**Tugas a**
Ubah baris di bagian Entri Tersimpan, dari baris yang memuat "Tipos de los esguinces de muñeca" sampai baris yang memuat "Los síntomas de", menjadi tabel Markdown dengan kolom No dan Isi Baris. Baris kosong tidak usah dimasukkan.

**Cuplikan Dokumen**
┌──
Tai Tzu-ying, Ratu Pemalu Nan Rendah Hati


Tai Tzu-ying (kanan) juara Singapore Open 2017, bersama Carolina Marin/@antoagustian

Hari-hari belakangan ini, atau sebulan terakhir kaum perempuan sedunia mendapat perhatian lebih. Hal ini terlihat dari aksi dan sejumlah peringatan baik secara global maupun lokal yang didedikasikan untuk para perempuan. Dengan tanpa menafikan peran sang ibu, bagi seorang Tai Tzu-ying kehebatannya saat ini tidak lepas dari campur tangan sang ayah.

Sulit membayangkan Tai yang sehebat ini tanpa ketekunan dan kerja keras Tai Nan-Kai. Sang ayah yang semula berprofesi sebagai perwira polisi di Kaohsiung, salah satu wilayah di Taiwan, mulai mengarahkan Tai menekuini bulu tangkis sejak kecil.
└──
[Entri Tersimpan]
┌──
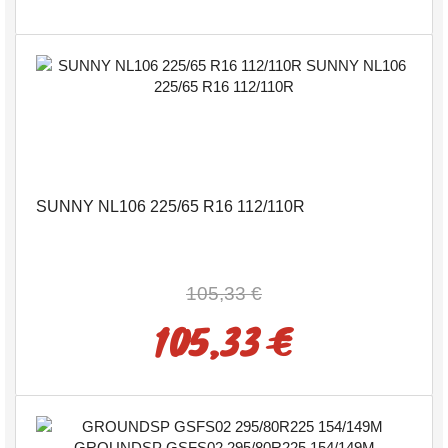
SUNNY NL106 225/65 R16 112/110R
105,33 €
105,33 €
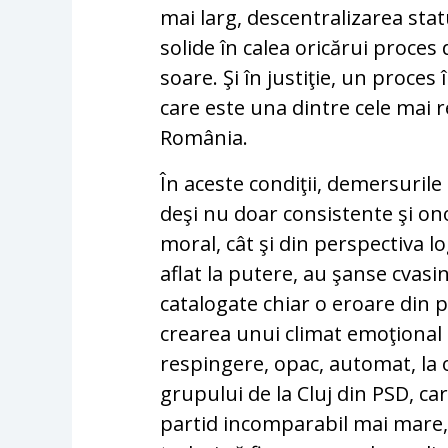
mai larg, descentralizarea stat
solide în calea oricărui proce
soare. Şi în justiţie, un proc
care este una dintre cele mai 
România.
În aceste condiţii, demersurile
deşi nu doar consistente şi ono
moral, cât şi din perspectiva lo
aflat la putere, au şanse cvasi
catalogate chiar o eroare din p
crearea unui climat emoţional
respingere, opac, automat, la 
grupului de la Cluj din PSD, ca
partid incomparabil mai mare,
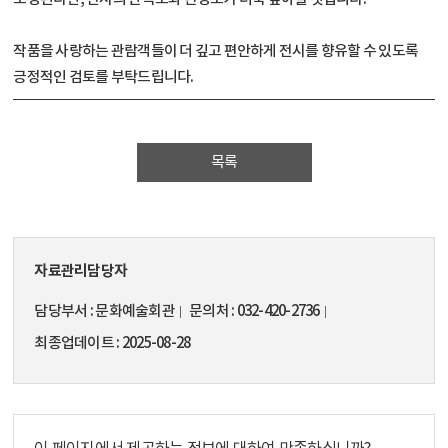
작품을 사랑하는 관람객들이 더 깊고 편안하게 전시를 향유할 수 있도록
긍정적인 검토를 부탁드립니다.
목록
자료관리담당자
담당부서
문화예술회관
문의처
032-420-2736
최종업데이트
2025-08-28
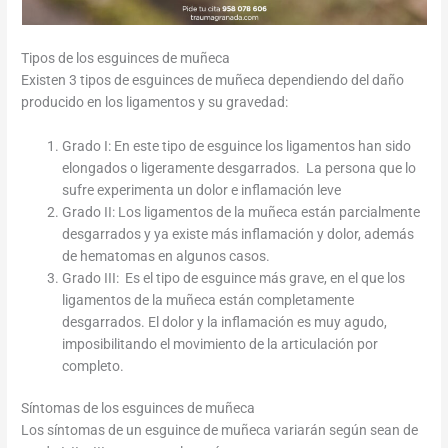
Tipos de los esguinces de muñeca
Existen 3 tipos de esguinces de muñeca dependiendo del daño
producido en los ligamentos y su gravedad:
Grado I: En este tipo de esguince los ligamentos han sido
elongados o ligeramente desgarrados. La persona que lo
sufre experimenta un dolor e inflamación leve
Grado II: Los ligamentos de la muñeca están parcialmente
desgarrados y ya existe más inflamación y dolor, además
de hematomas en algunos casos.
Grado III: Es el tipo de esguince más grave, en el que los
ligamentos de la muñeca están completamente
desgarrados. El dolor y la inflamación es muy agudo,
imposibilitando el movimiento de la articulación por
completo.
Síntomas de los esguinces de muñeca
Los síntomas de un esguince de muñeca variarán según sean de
└──
┌──
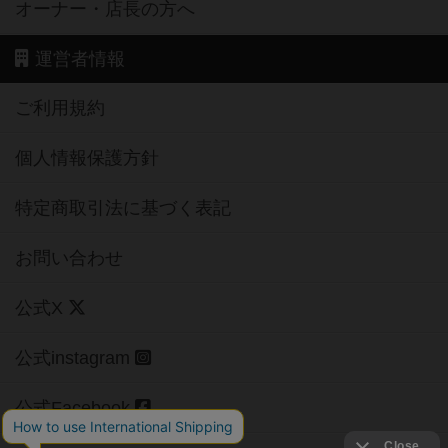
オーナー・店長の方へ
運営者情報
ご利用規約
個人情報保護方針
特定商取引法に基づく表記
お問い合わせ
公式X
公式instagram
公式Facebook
└──
**Tugas b**
Lanjutkan tulisan tentang Tai Tzu-ying mulai dari kalimat terakhirnya.

**Jawaban a**
| No | Isi Baris |
|---|---|
| 1 | Tipos de los esguinces de muñeca |
| 2 | Existen 3 tipos de esguinces de muñeca dependiendo del daño |
| 3 | producido en los ligamentos y su gravedad: |
| 4 | Grado I: En este tipo de esguince los ligamentos han sido |
| 5 | elongados o ligeramente desgarrados. La persona que lo |
| 6 | sufre experimenta un dolor e inflamación leve |
| 7 | Grado II: Los ligamentos de la muñeca están parcialmente |
| 8 | desgarrados y ya existe más inflamación y dolor, además |
| 9 | de hematomas en algunos casos. |
| 10 | Grado III: Es el tipo de esguince más grave, en el que los |
| 11 | ligamentos de la muñeca están completamente |
| 12 | desgarrados. El dolor y la inflamación es muy agudo, |
| 13 | imposibilitando el movimiento de la articulación por |
| 14 | completo. |
| 15 | Síntomas de los esguinces de muñeca |
| 16 | Los síntomas de un esguince de muñeca variarán según sean de |

**Jawaban b**
Tai Nan-Kai yang saat ini bergabung dengan dinas pemadam kebakaran kota tersebut sejak 1998, benar-benar memahami bakat sang putri sejak sekolah dasar. Saat duduk di bangku kelas tiga, Tai sudah memutuskan bidang olahraga yang akan ditekuninya. Dan kelak pilihat tersebut ternyata tidak meleset.
Mendukung pilihan sang putri, Tai Nan-Kai berani memindahkan Tai kecil ke dua sekolah dasar dalam waktu empat tahun. Tujuannya adalah untuk mendapatkan sekolah yang benar-benar unggul dalam bidang olahraga.

Saat duduk di bangku SMA, sebagaimana dikutip dari badmintonplanet.com, pelatih olahraga meminta Tai bermain rangkap di ganda putri dan ganda campuran. Entah apa pendasaran sang guru olahraga mengarahkan Tai ke dua sektor tersebut.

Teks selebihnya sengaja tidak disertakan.